Dans deux tweets successifs, M. Bolsonaro a accusé M.
Macron d'"instrumentaliser une question intérieure au Brésil et aux autres
pays amazoniens" avec "un ton sensationnaliste qui ne contribue en
rien à régler le problème".
"Le gouvernement brésilien reste ouvert au dialogue,
sur la base de faits objectifs et du respect mutuel", a écrit le président
d'extrême droite. "La suggestion du président français selon laquelle les
affaires amazoniennes soient discutées au (sommet du) G7 sans la participation
de la région évoque une mentalité colonialiste dépassée au 21e siècle".
POOL/AFP/Jacques Witt |
M. Bolsonaro a participé à une réunion de crise en
soirée à Brasilia. En matinée, il avait lancé une nouvelle charge contre les
défenseurs de l'environnement, qui ont appelé à des manifestations vendredi dans
le monde.
Le secrétaire général de l'ONU Antonio Guterres a
déclenché la salve d'appels à sauver l'Amazonie en se disant sur Twitter
"profondément préoccupé" par les incendies sévissant dans la plus
vaste forêt tropicale du monde, dont 60% se trouvent en territoire brésilien.
"En pleine crise climatique mondiale, nous ne
pouvons accepter davantage de dégâts sur une source majeure d'oxygène et de
biodiversité", a écrit Antonio Guterres, réclamant que l'Amazonie soit
"protégée".
- "Notre maison brûle" -
Peu après, c'est le président français qui exprimait
son inquiétude, lui aussi avec un tweet, malencontreusement illustré d'une
image prise par un photographe décédé en 2003, comme beaucoup d'autres tweets.
NASA Earth Observatory/AFP/Lauren Dauphin |
"Notre maison brûle. Littéralement. L'Amazonie, le
poumon de notre planète qui produit 20% de notre oxygène, est en feu. C'est une
crise internationale. Membres du G7, rendez-vous dans deux jours pour parler de
cette urgence".
Les appels pour l'Amazonie se sont également élevés du
milieu sportif, avec Cristiano Ronaldo, qui a posté sur Twitter une photo de
2013 prise dans un Etat non amazonien, selon les fact-checkers de l'AFP. Et du
show business, notamment la chanteuse américaine Madonna, qui a publié sur
Instagram une photo de 1989, légendée: "Président Bolsonaro s'il vous
plaît modifiez votre politique. Nous devons nous REVEILLER".

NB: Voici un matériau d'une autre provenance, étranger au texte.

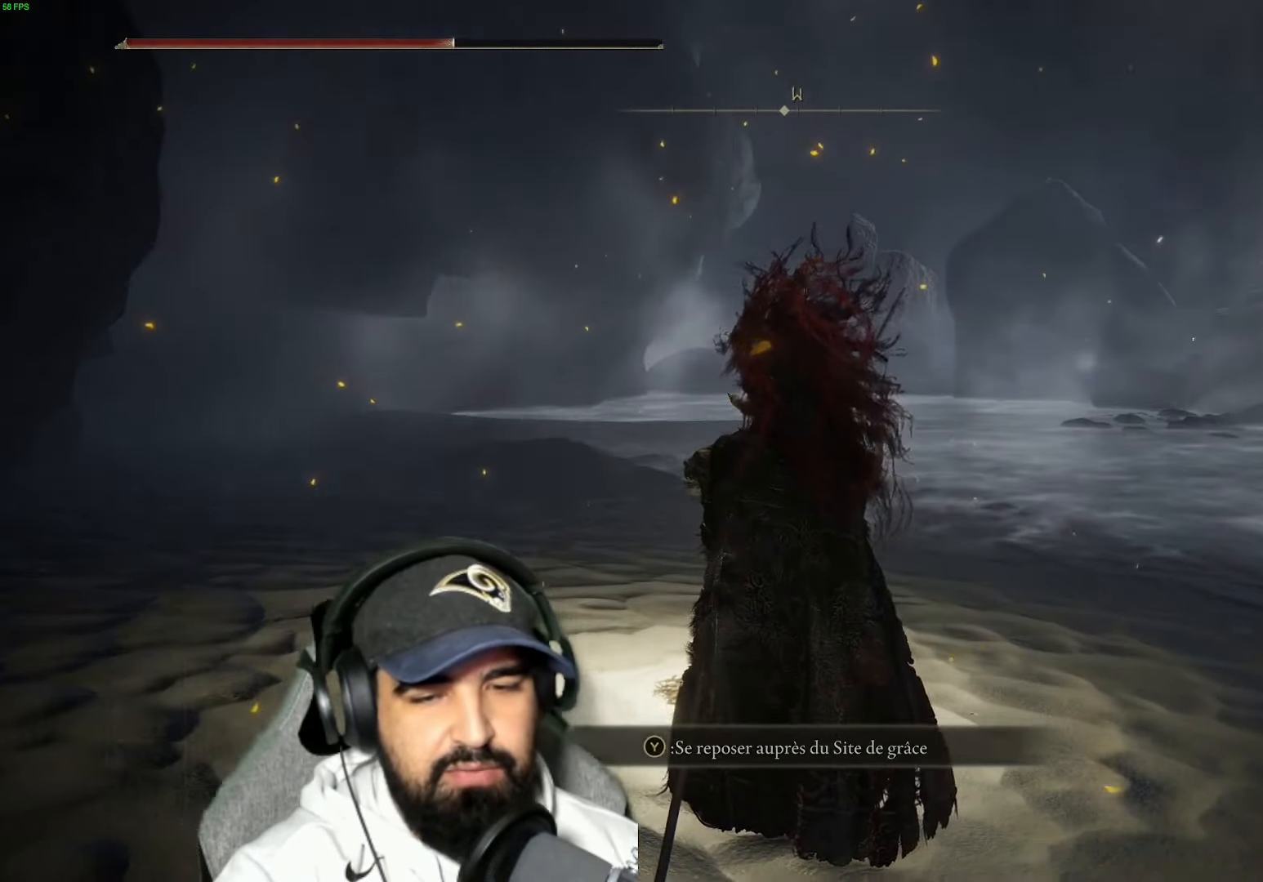
{"buttons": [], "left_stick": "center", "right_stick": "center", "events": []}
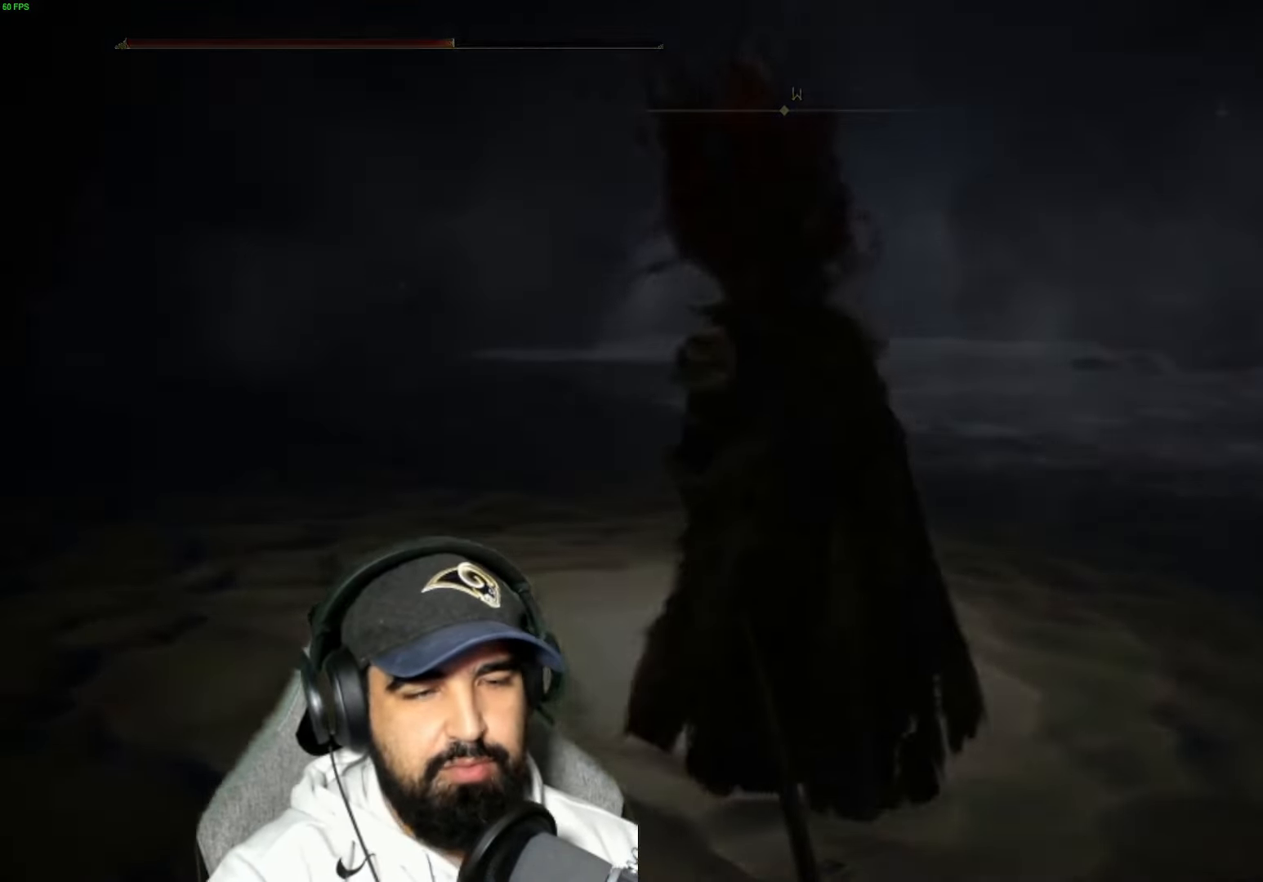
{"buttons": [], "left_stick": "center", "right_stick": "center", "events": []}
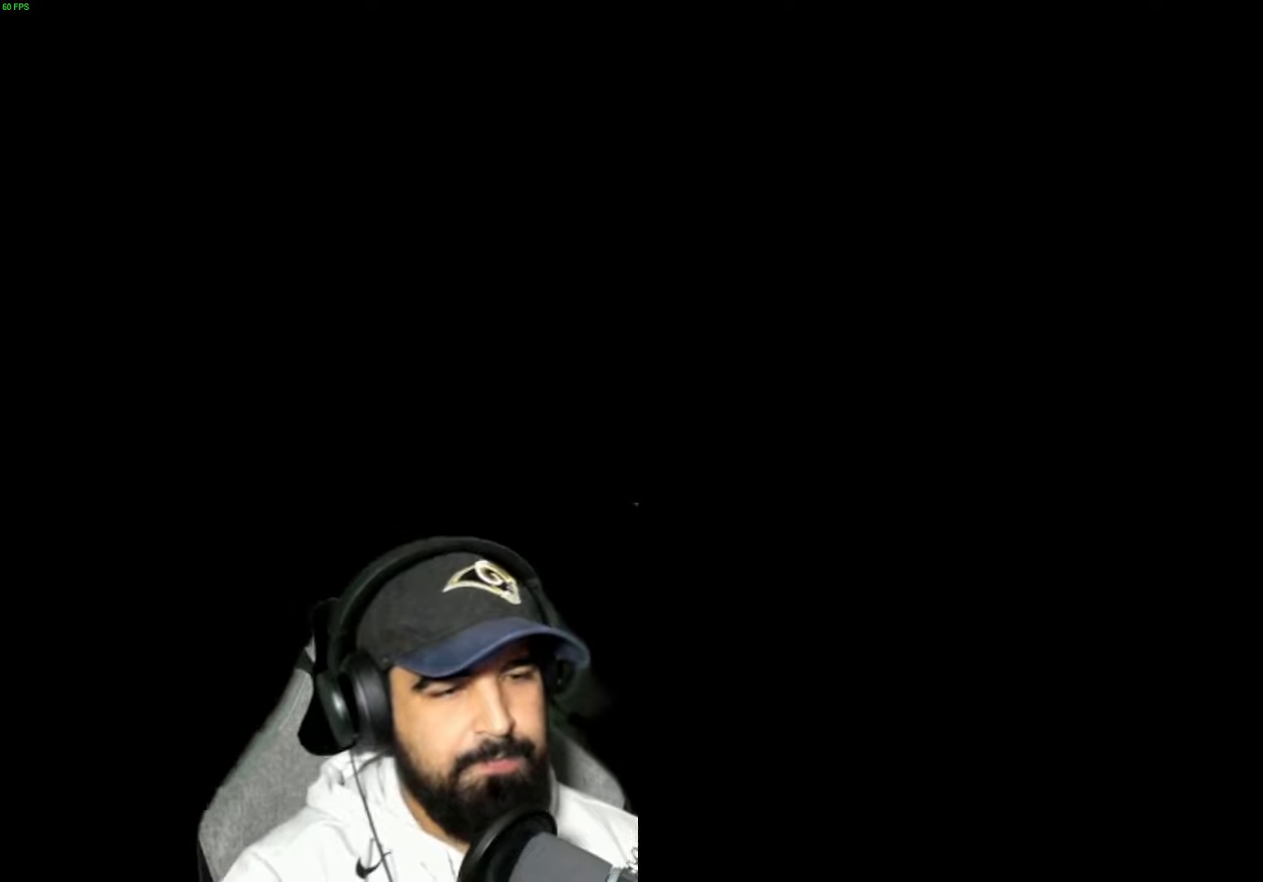
{"buttons": [], "left_stick": "center", "right_stick": "center", "events": []}
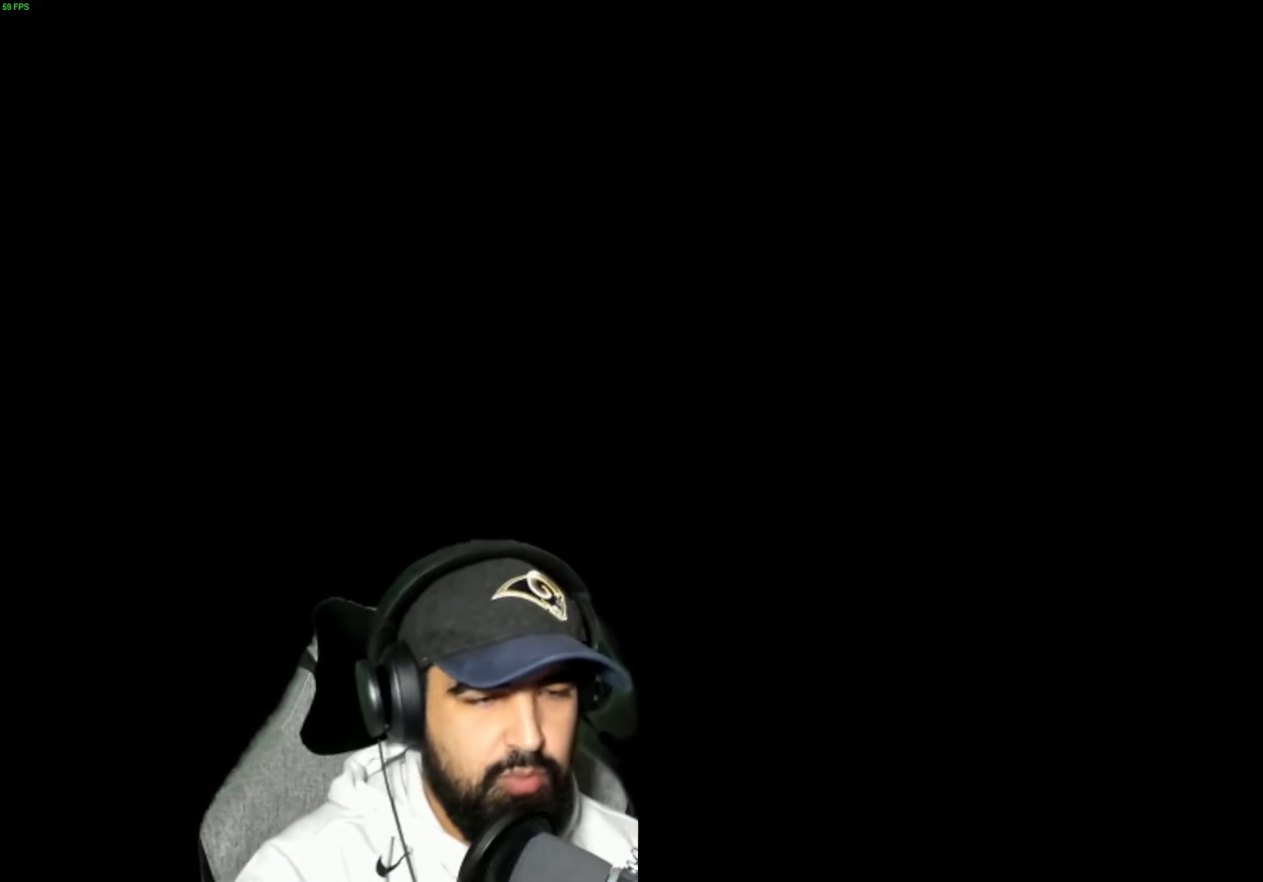
{"buttons": [], "left_stick": "center", "right_stick": "center", "events": []}
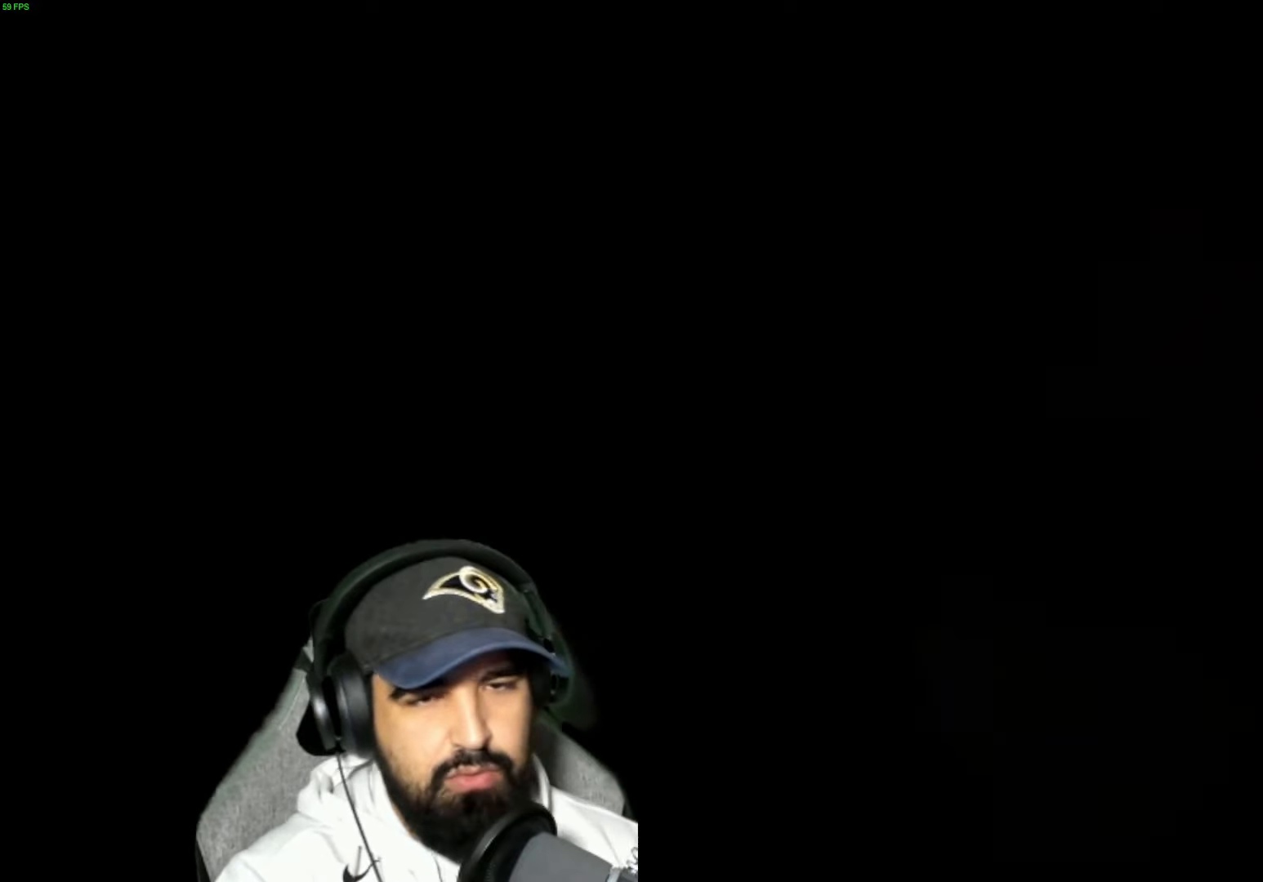
{"buttons": [], "left_stick": "center", "right_stick": "center", "events": []}
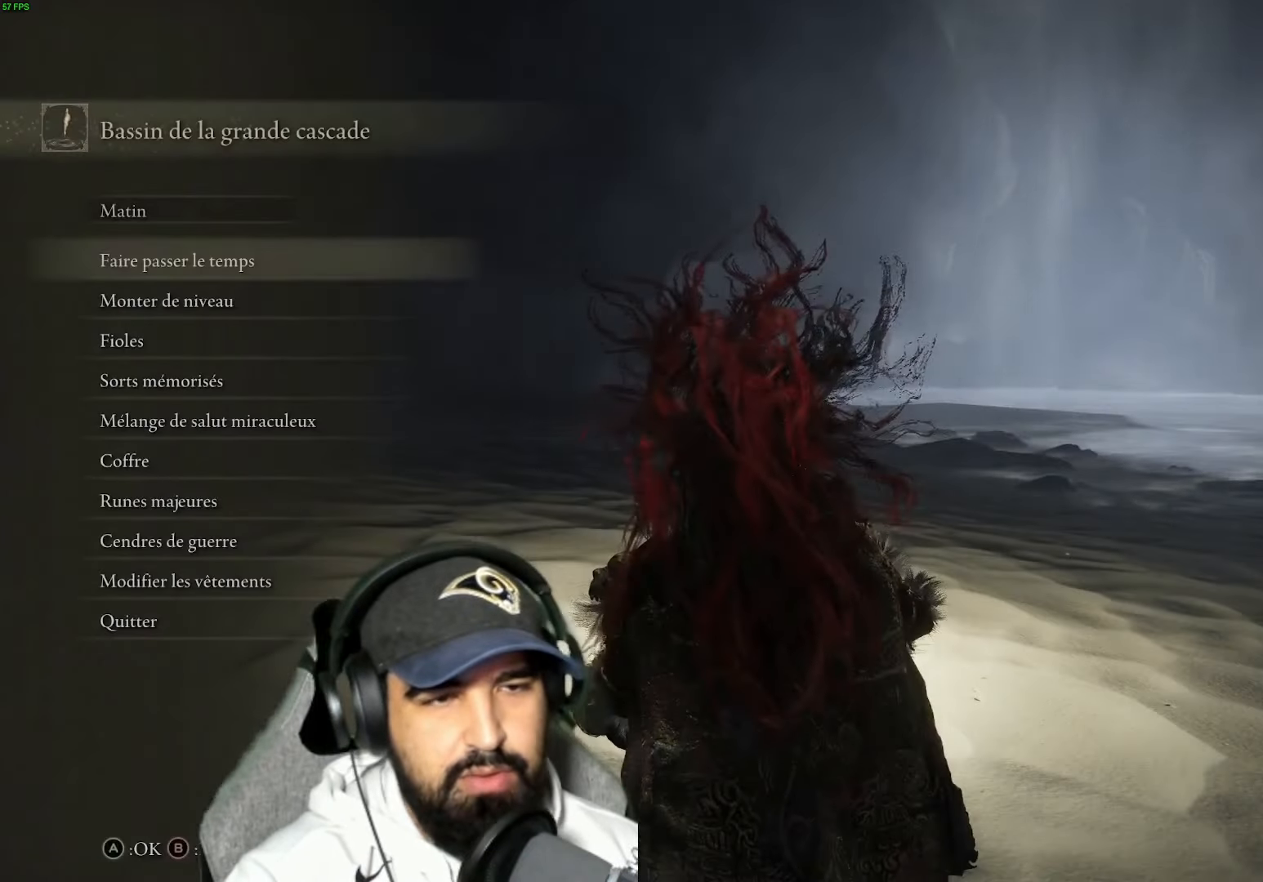
{"buttons": [], "left_stick": "center", "right_stick": "center", "events": [[100, "DPAD_DOWN", "down"], [183, "DPAD_DOWN", "up"], [283, "DPAD_DOWN", "down"], [366, "DPAD_DOWN", "up"]]}
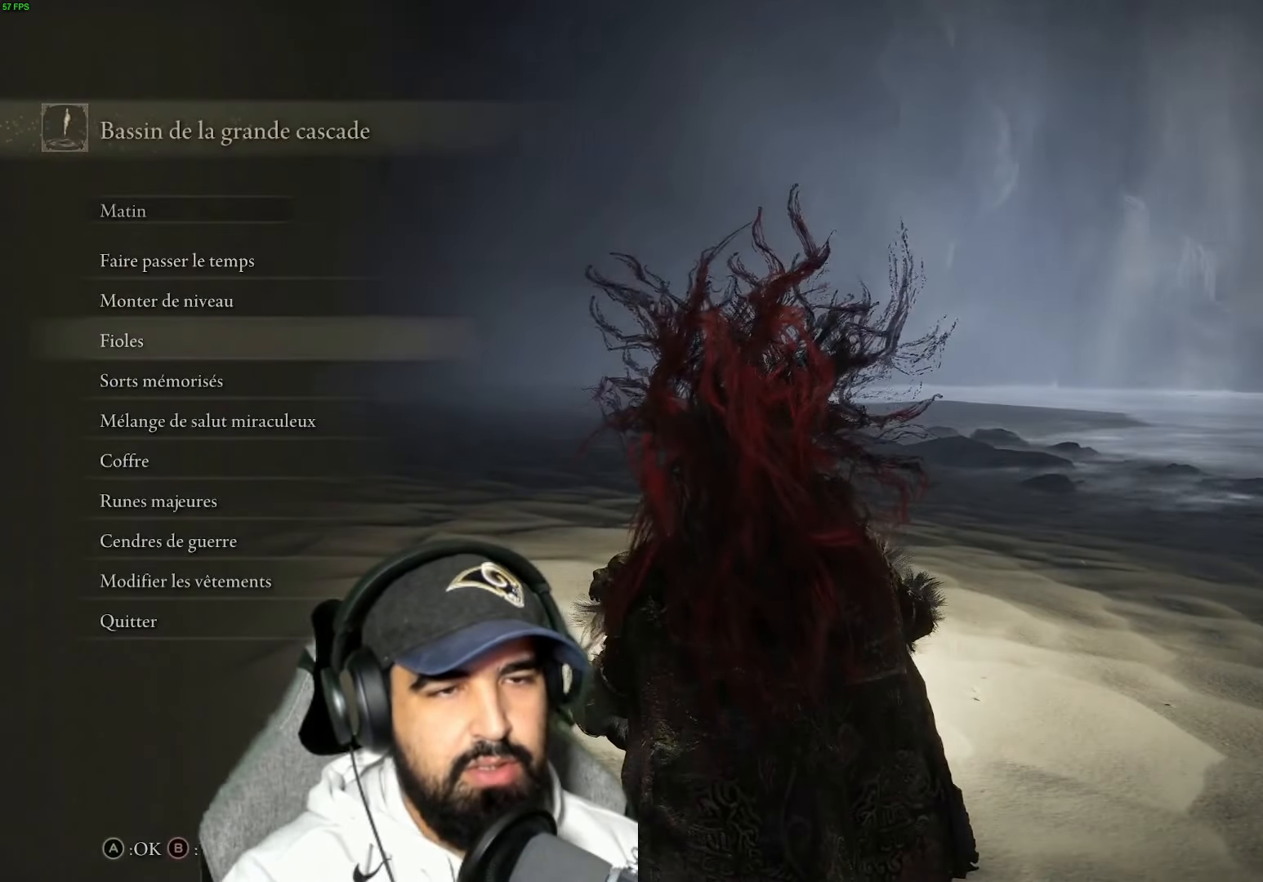
{"buttons": [], "left_stick": "center", "right_stick": "center", "events": [[100, "DPAD_UP", "down"], [216, "DPAD_UP", "up"], [300, "DPAD_UP", "down"], [433, "DPAD_UP", "up"]]}
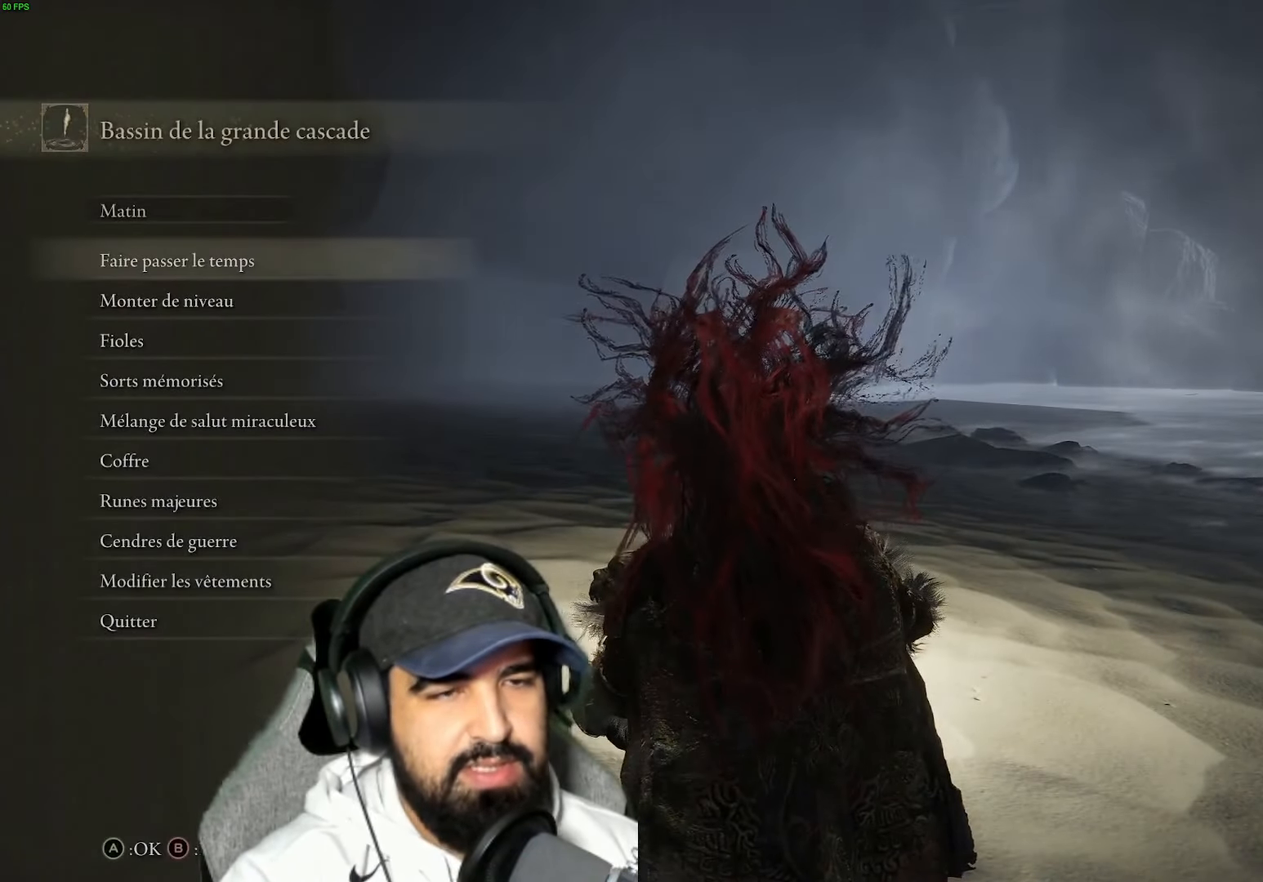
{"buttons": [], "left_stick": "center", "right_stick": "center", "events": []}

Des manifestations étaient prévues pour l'Amazonie
vendredi, à Sao Paulo et Rio. Le mouvement de la jeune Suédoise Greta Thunberg,
égérie de la lutte contre le réchauffement climatique, "Fridays for
Future", a appellé à manifester devant les ambassades et consulats du
Brésil à travers le monde.
Si l'avancée des feux dans la plus vaste forêt
tropicale de la planète était très difficile à évaluer, l'Institut national de
recherche spatiale (INPE) a fait état de près de 2.500 nouveaux départs de feu
en l'espace de 48 heures dans l'ensemble du Brésil. La déforestation, qui
avance rapidement, est la principale cause des départs de feu.
D'après l'INPE, 75.336 feux de forêt ont été enregistrés
dans le pays de janvier jusqu'au 21 août -- soit 84% de plus que sur la même
période de l'an dernier -- et plus de 52% concernent l'Amazonie.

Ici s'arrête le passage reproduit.